„Lauter Hass – leiser Rückzug“ – Studie des Kompetenznetzwerkes gegen Hass im Netz

Prognose Diagramm

Das Internet ist der wichtigste öffentliche Debattenraum unserer Zeit. Doch das digitale Miteinander gerät zunehmend unter Druck. Viele ziehen sich angesichts von Beleidigungen, Mord- oder Vergewaltigungsandrohungen aus dem öffentlichen Diskurs im Netz zurück. Das ist gerade in diesem besonderen Wahljahr besorgniserregend. Vor allem Rechtsextreme mobilisieren massiv in den sozialen Netzwerken und verbreiten Hass und Desinformation.

Zu diesen Ergebnissen kommt die Studie „Lauter Hass-leiser Rückzug“, die vor kurzem vom Kompetenznetzwerk gegen Hass im Netz vorgelegt wurde.

» PROBIER ES AUS
Kopiere den Text über die Studie zu Hass im Netz vollständig und ohne jede Änderung. Die Zeilen sind eigenes Material und gehören nicht zum Text über die Studie zu Hass im Netz.

Einträge im Datensatz

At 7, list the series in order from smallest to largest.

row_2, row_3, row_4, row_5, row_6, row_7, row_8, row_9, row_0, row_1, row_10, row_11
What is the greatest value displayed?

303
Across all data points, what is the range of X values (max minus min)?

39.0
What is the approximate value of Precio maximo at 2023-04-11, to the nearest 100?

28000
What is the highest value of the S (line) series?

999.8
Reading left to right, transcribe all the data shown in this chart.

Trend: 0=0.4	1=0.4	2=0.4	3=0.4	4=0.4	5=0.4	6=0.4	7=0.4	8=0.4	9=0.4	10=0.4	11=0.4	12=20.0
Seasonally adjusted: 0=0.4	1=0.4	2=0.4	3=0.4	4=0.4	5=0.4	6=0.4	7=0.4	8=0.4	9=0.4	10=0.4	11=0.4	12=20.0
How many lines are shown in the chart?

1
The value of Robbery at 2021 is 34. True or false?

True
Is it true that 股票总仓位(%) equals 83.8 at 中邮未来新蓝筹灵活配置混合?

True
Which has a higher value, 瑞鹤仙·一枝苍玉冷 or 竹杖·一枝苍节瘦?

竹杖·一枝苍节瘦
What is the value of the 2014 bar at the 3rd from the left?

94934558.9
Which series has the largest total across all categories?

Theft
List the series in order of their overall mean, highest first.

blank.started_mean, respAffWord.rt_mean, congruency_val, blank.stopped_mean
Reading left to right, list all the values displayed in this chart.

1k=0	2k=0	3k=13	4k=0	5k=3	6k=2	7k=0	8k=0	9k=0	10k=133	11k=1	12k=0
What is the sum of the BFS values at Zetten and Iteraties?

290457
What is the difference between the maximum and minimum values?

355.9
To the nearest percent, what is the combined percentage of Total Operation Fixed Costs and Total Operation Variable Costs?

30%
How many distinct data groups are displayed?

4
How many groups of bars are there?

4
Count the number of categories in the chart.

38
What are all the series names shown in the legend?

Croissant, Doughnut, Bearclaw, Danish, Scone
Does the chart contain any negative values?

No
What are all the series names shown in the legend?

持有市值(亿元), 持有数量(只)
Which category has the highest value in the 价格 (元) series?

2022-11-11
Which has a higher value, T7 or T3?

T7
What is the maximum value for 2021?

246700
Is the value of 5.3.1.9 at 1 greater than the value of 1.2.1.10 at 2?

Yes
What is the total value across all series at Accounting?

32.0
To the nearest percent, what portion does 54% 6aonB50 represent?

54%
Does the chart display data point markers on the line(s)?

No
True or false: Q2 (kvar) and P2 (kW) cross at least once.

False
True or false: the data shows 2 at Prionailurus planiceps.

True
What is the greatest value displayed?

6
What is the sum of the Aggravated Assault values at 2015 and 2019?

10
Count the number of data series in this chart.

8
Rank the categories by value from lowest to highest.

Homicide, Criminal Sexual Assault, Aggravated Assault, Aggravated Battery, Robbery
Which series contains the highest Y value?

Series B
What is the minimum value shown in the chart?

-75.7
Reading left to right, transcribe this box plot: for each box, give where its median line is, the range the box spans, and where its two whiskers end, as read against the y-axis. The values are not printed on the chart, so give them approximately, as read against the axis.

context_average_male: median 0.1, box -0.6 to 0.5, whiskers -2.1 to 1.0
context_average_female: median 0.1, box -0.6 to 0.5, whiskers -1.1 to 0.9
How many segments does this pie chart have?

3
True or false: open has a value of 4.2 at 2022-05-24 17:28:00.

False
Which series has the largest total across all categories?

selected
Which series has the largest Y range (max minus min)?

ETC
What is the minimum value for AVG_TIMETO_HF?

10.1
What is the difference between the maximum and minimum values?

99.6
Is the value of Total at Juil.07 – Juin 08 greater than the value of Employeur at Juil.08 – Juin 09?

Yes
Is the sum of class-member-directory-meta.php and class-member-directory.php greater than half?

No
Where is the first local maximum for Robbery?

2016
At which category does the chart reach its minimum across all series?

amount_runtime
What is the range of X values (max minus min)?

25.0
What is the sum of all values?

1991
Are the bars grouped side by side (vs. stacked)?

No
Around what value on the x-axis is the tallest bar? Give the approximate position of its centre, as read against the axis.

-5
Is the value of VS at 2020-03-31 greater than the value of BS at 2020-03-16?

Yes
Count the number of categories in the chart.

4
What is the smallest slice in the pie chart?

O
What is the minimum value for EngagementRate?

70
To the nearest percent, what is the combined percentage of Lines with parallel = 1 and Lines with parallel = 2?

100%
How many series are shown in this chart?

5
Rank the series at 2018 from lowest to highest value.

» DEIN ANTWORTFELD
„Lauter Hass – leiser Rückzug“ – Studie des Kompetenznetzwerkes gegen Hass im Netz

Prognose Diagramm

Das Internet ist der wichtigste öffentliche Debattenraum unserer Zeit. Doch das digitale Miteinander gerät zunehmend unter Druck. Viele ziehen sich angesichts von Beleidigungen, Mord- oder Vergewaltigungsandrohungen aus dem öffentlichen Diskurs im Netz zurück. Das ist gerade in diesem besonderen Wahljahr besorgniserregend. Vor allem Rechtsextreme mobilisieren massiv in den sozialen Netzwerken und verbreiten Hass und Desinformation.

Zu diesen Ergebnissen kommt die Studie „Lauter Hass-leiser Rückzug“, die vor kurzem vom Kompetenznetzwerk gegen Hass im Netz vorgelegt wurde.